COM ASSESSORIAS - A ENGIE Brasil, em parceria com a Melipomar Educação Socioambiental, implementa a nova fase do Projeto Melipomar em sete escolas públicas municipais localizadas nas cidades de Campo Largo, Ponta Grossa, Balsa Nova, Teixeira Soares e Pinhão, próximos da Transmissora de Energia Gralha Azul. O programa utiliza abelhas nativas sem ferrão como ferramenta pedagógica para promover educação ambiental junto a estudantes da Educação Infantil ao Ensino Fundamental. As atividades tiveram início em 26 de março deste ano.
Abrangência e atividades
Entre março e abril, a Melipomar realizará nas escolas participantes um conjunto integrado de ações: instalação de colônias de abelhas nativas sem ferrão, formação prática de professores, atividades de sensibilização ambiental com estudantes e plantio de mudas nativas.
Cada escola receberá duas colônias, uma de mandaçaia (Melipona quadrifasciata quadrifasciata) e uma de mirim-guaçu (Plebeia remota), e cerca de 100 mudas de espécies nativas melíferas.
As escolas atendidas são:
EM Hans Ernst Schmidt — Campo Largo/PR
EM Profª Zilá Bernadete Bach — Ponta Grossa/PR
EM Madalena Portella — Campo Largo/PR
EM Herculano Schimaleski — Balsa Nova/PR
EM Machado de Assis — Teixeira Soares/PR
EM Prof. Cipriano de Paula — Pinhão/PR
EM Nova Divinéia — Pinhão/PR
"A conservação da biodiversidade é um tema central na operação de sistemas de transmissão de energia. Apoiar um programa que leva esse debate para dentro das escolas, de forma prática e contínua, alinha a atuação da ENGIE ao compromisso com a sustentabilidade e a comunidade nos territórios em que estamos presentes", destaca Leandro de Caux, gerente da Transmissora de Energia Gralha Azul.
Balanço
O Projeto Melipomar foi implementado em 2025 em cinco escolas públicas municipais de Campo Largo e Ponta Grossa, em áreas próximas às linhas de transmissão operadas pela ENGIE.

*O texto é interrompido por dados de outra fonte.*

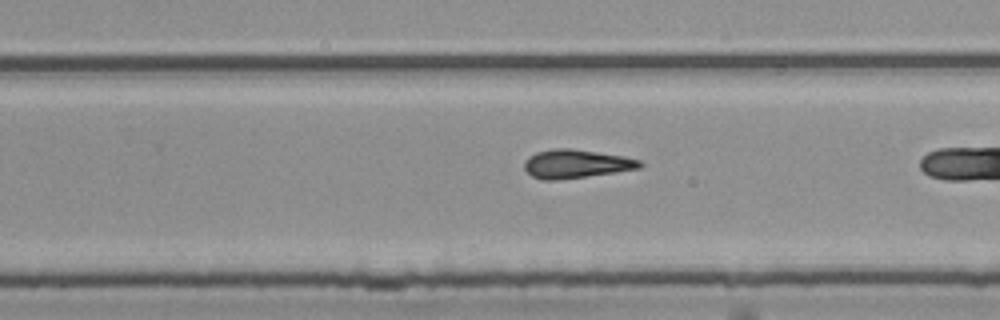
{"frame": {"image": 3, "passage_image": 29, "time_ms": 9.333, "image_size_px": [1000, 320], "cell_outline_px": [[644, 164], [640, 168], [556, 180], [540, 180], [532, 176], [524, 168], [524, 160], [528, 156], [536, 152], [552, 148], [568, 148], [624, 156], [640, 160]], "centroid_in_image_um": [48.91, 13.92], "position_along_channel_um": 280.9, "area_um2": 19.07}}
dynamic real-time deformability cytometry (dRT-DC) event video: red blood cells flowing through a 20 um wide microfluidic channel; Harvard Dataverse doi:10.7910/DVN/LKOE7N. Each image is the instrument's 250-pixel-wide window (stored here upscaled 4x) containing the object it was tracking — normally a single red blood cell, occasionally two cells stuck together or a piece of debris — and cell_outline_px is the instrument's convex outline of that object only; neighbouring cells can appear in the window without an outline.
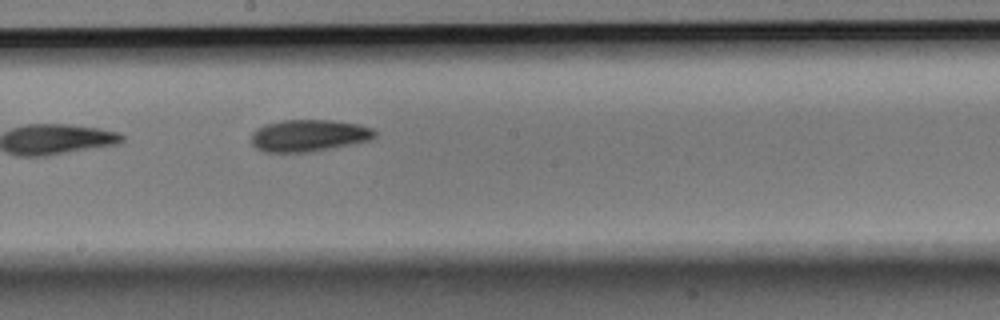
{"species": "Egyptian fruit bat (a non-hibernating species)", "species_latin": "Rousettus aegyptiacus", "temperature_condition": "room temperature", "stored_images_in_passage": 8, "camera_frame_rate_fps": 3000, "um_per_image_px": 0.085, "animal": {"sex": "male"}, "frame": {"image": 1, "passage_image": 8, "time_ms": 2.333, "image_size_px": [1000, 320], "cell_outline_px": [[376, 136], [368, 140], [352, 144], [308, 152], [264, 152], [256, 148], [252, 144], [252, 132], [256, 128], [264, 124], [284, 120], [332, 120], [360, 124], [372, 128], [376, 132]], "centroid_in_image_um": [26.23, 11.51], "position_along_channel_um": 222.0, "area_um2": 23.0}}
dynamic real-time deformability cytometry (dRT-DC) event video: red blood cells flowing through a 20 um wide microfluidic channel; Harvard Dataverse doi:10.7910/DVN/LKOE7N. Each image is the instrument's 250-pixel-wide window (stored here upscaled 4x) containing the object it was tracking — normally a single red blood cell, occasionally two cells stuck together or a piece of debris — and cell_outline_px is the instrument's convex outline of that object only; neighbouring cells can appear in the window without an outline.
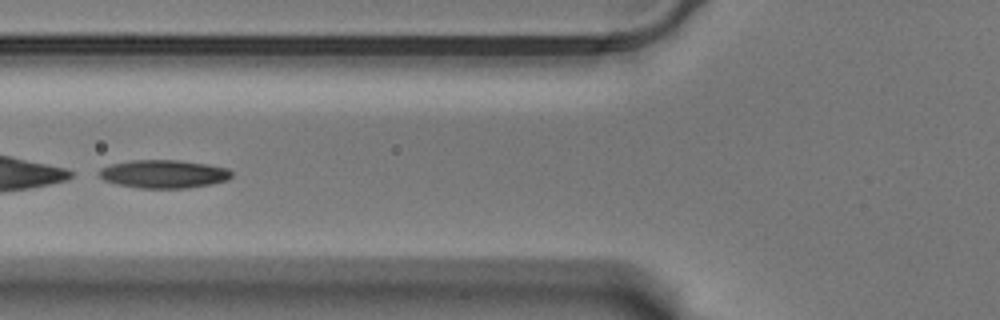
{"species": "Egyptian fruit bat (a non-hibernating species)", "species_latin": "Rousettus aegyptiacus", "temperature_condition": "warm", "stored_images_in_passage": 41, "camera_frame_rate_fps": 3000, "um_per_image_px": 0.085, "animal": {"sex": "male"}, "frame": {"image": 1, "passage_image": 7, "time_ms": 2.0, "image_size_px": [1000, 320], "cell_outline_px": [[232, 176], [228, 180], [212, 184], [188, 188], [140, 188], [116, 184], [104, 180], [96, 172], [100, 168], [108, 164], [128, 160], [180, 160], [208, 164], [228, 168], [232, 172]], "centroid_in_image_um": [13.89, 14.78], "position_along_channel_um": 111.9, "area_um2": 22.14}}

“Quando a gente leva uma colônia de abelhas sem ferrão para dentro da escola, não estamos apenas falando de insetos, estamos criando uma oportunidade concreta de reconectar as crianças com a natureza. As abelhas se tornam um ponto de partida para discutir clima, biodiversidade e o nosso papel no mundo, de forma prática, contínua e significativa ao longo de todo o ano”, afirma Vinicius Richardi, diretor da Melipomar Educação Socioambiental.
Ao longo do ano letivo, o programa registrou os seguintes indicadores: 2.059 estudantes atendidos nas vivências educativas, 104 professores capacitados nas formações, 10 colônias de abelhas nativas sem ferrão implantadas, aproximadamente 500 mudas plantadas e 715 participantes nas Melipofeiras, eventos de culminância com abertura às famílias da comunidade escolar.
"O projeto Melipomar amplia o aprendizado dentro da escola ao trabalhar com abelhas sem ferrão como ponto de partida para temas como polinização, ecossistema e sustentabilidade. O plantio de árvores e flores integra essa proposta e leva os alunos a uma relação mais concreta com o cuidado ambiental", declara Débora Aparecida, diretora da Escola Municipal Ernst Schmidt, em Campo Largo.
A metodologia adota abordagem vivencial, com roteiros pedagógicos, material didático impresso entregue a todos os professores das escolas parceiras para a condução das atividades com os estudantes, estruturados em quatro eixos: construção de conhecimentos, sensibilização, ação prática e registros. As atividades contemplam diferentes faixas etárias, incluindo Educação Especial e Educação de Jovens e Adultos (EJA), e abordam temas como biodiversidade, polinização, conservação de ecossistemas e responsabilidade socioambiental.